What to work on. Please condense the paragraph of the Jean Anouilh text below that begins "When Jean was eight," keeping its main facts.

### Document extract ###

Anouih portrait YF.2014.a.17873

Portrait of Jean Anouilh from Anca Visdei, Jean Anouilh: une biographie (Paris, 2012) YF.2014.a.17873.

It may seem odd that such a classic figure of the modern French theatre died as recently as 1987, but Anouilh began his creative life and established his reputation at a comparatively early age. He was born on 23 June 1910 in the little village of Cérisole near Bordeaux, and registered as the son of François Anouilh, a tailor of Basque descent, and his wife Marie-Magdeleine, a violinist. During the summer she would augment the family finances by playing in music-hall, casino and theatre orchestras in the seaside resort of Arcachon, and years later her son discovered that he was actually the result of an affair which she had had there. A more tangible influence was the exposure to the world of the theatre where young Jean attended rehearsals, read scripts, and even experimented with playwriting on his own account.

When Jean was eight the family moved to Paris, where he was educated at the famous Lycée Chaptal and gained admission to the Sorbonne to read law. The family’s finances, however, were still too precarious to allow him to continue his studies, and in his second year he left to seek employment with the advertising firm Publicité Damour. This apparent blow actually stood him in good stead and provided him with a training in pithy and concise use of language, equally applicable to writing for the stage.

After a period of military service and an early and troubled marriage to the actress Monelle Velentin, in 1935 Anouilh became secretary to the actor and director Louis Jouvet at the Comédie des Champs-Elysées. This brought him into contact with Jean Giraudoux, who encouraged him to return to writing, and in 1932 Anouilh completed L’Hermine (the British Library holds the 1934 edition: 12208.ee.151, and also a first edition of Y'avait un prisonnier (Paris, 1935; P.P.4283.m.(2.)). Anouilh also collaborated with the Russian director Georges Pitoëff, with whom he achieved his first commercial success, Le Voyageur sans bagages (Paris, 1937; P.P.4283.m.(2.)). He also worked closely with the set designer André Barsacq, director of the Théâtre de l’Atelier, who created an exquisite series of illustrations for a limited edition of Anouilh’s play L’Invitation au château.

### Exercise data ###

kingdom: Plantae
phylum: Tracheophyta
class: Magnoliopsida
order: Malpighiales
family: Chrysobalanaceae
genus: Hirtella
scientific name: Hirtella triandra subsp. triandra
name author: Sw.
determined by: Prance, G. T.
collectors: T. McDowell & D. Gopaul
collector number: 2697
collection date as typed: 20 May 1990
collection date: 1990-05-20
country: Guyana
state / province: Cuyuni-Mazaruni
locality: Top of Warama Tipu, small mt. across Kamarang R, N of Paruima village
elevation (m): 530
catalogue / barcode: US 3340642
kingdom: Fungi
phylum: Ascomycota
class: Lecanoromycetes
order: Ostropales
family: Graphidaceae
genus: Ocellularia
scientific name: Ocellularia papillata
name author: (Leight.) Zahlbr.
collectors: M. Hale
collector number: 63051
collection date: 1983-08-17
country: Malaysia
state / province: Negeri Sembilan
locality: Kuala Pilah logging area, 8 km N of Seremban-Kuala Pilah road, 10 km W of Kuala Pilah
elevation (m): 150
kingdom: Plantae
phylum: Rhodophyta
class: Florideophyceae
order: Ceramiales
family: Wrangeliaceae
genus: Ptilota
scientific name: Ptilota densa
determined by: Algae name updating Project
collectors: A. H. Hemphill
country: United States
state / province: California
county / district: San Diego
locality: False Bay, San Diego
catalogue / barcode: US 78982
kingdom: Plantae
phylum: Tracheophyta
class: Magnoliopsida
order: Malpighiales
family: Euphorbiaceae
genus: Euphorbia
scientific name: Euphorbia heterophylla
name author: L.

###

Worked solution. At eight, Jean moved with his family to Paris. He attended the Lycée Chaptal and was admitted to the Sorbonne to study law, but money troubles forced him to leave in his second year for a job at the advertising firm Publicité Damour. That work trained him in pithy, concise language, a skill that also served his writing for the stage.